Aerial dance. One other activity I love doing that gives me my dose of self-care and makes me feel fit and alive is aerial dance. It’s ironic because it’s a rather demanding workout. It requires your 100%; otherwise, well, you fall. However, its high demands compel me to put aside everything else and commit to the workout and the art completely. Plus, I get to sweat out the toxins and increase my endorphins during the practice, leaving me healthier and happier each time.
- Lizzy Yee, Training Manager
Unplug. During rest days, it helps when you go on short trips to enjoy outdoor activities such as hiking, trekking, swimming or renting out a mountain cabin to bond with family and friends (Provided you follow strict safety measures and precautions of course.)
Pause. If you're experiencing stress at work – stop and try to examine what’s causing it. More often than not, issues surface because you come in unprepared. Identify what the pain points are and plan your next steps to get rid of or address all of them. Preparation is ALWAYS key.
Feed your personal joys. Happiness is a choice. What counters stress is happiness. Reconnect with what makes you happy, whether it’s spending time with family, drinking with friends, buying shoes, etc. It may be the opposite of what I've mentioned, but just be smart about it. You know yourself better anyone. We only live once, so make it count.
- Al Abalos, Senior Manager
Set intentions and write things down. Whether I set yearly resolutions or not, writing down my goals for what I want to achieve is the first step towards attaining them.
Manage time wisely. Equally as important is being intentional with how I want to spend my time. This is a good place to prioritize self-care. Time is so precious and streamlining how and who I devote that time to is almost as important as the end goal.
Celebrate achievements. Whatever my goal is, I make sure to determine markers and milestones to celebrate the achievements along the way. Committing to a new routine is HARD! From prioritizing healthier eating habits and a new workout routine, to adjusting my schedule to fit in 7 to 8 hours of sleep - celebrating that progress is often much more beautiful than perfection.
Start a wellness log. I find it easier to use a wellness log for setting those goals, tracking your habits and progress and logging in length of sleep, water intake, and more.
- Nina Pineza, Human Resources Manager
Learn new skills. Since the threat of the pandemic is still on and we're forced to stay at home, I use my free time watching YouTube videos. I get to learn new skills from watching, and I also recently enrolled in a trading course.
Stay connected . COVID-19 stopped us from socializing physically. To maintain close connections with my friends and family I make sure to check in with them often (calls, video chats, texts, and through social media messages). This helps me take care of my emotional health and make sure that my friends and family are healthy too.
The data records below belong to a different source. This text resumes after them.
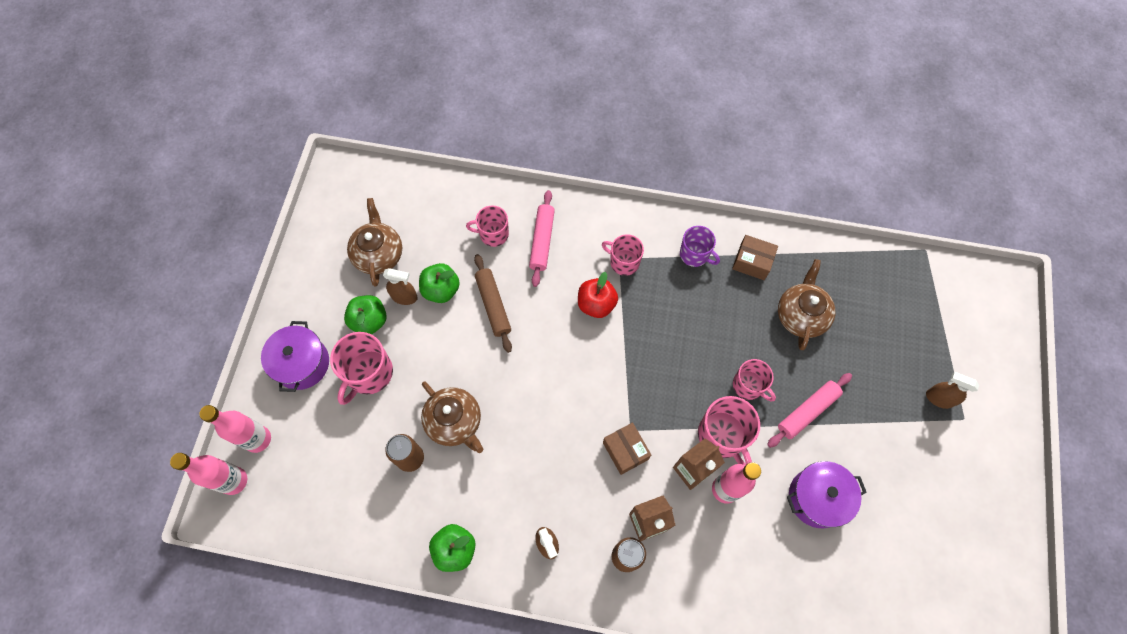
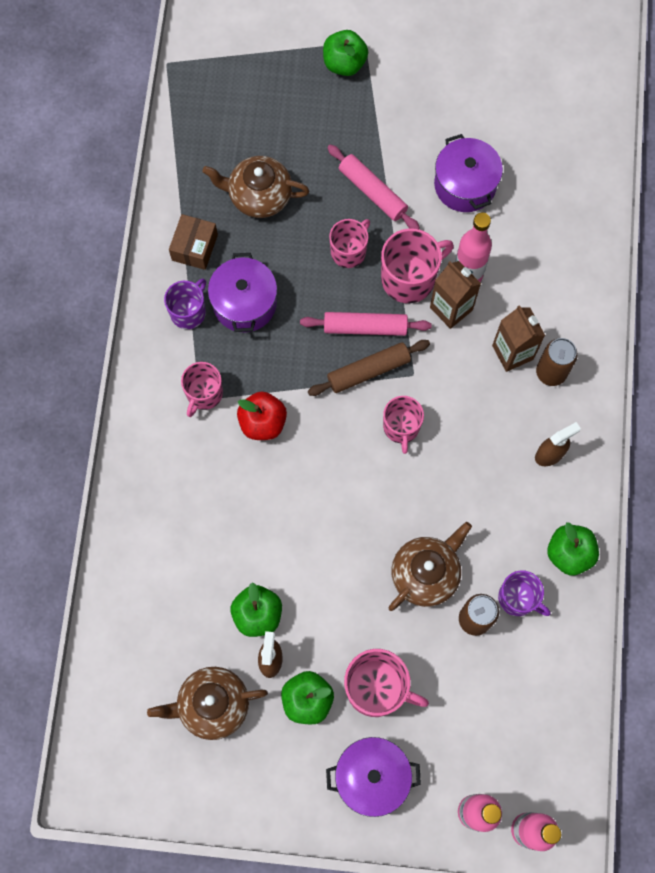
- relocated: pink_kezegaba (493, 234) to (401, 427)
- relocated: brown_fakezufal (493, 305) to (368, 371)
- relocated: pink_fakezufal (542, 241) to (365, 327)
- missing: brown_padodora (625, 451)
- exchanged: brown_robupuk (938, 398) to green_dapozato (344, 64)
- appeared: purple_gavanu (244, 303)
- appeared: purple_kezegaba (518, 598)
- Garri Faizal, Quality Assurance Associate
- George Tillotson, Senior Director, Business Development
Relax. Go on a vacation.
Start a new hobby. Whether it’s baking, cooking, biking or paddle boarding. You’ll never know if you like it not unless you try.
Discover hidden talents. Discovering a new skill or talent can be very fun. Who knows? You might just be the next great magician.
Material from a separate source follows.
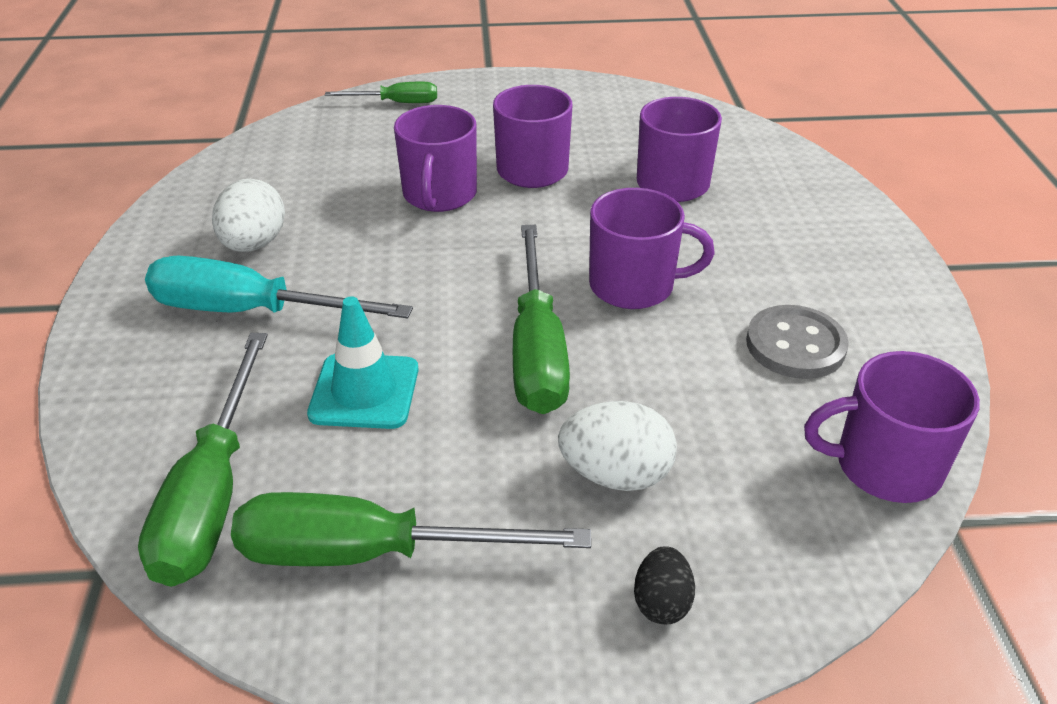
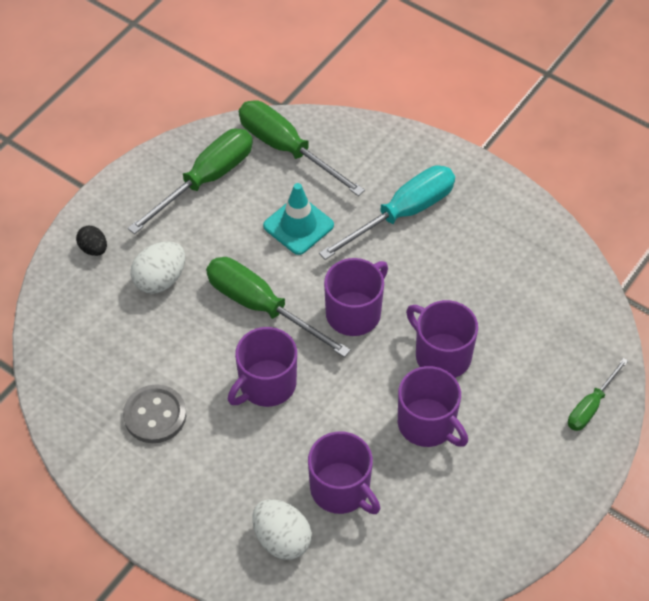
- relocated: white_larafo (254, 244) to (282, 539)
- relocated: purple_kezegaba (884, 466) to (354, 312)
Pamper yourself. Going to the spa and getting a massage can really help you to relax and relieve stress from your mind and body.
- Jaswin Orbe, IT Associate
Don’t be afraid or ever feel the need to apologize for taking care of yourself and your mental health. Because when you feel good, you’re more likely to spread love and positivity to the people around you. Slow down and take it easy. Life is short, but it’s beautiful. So take the time to enjoy it.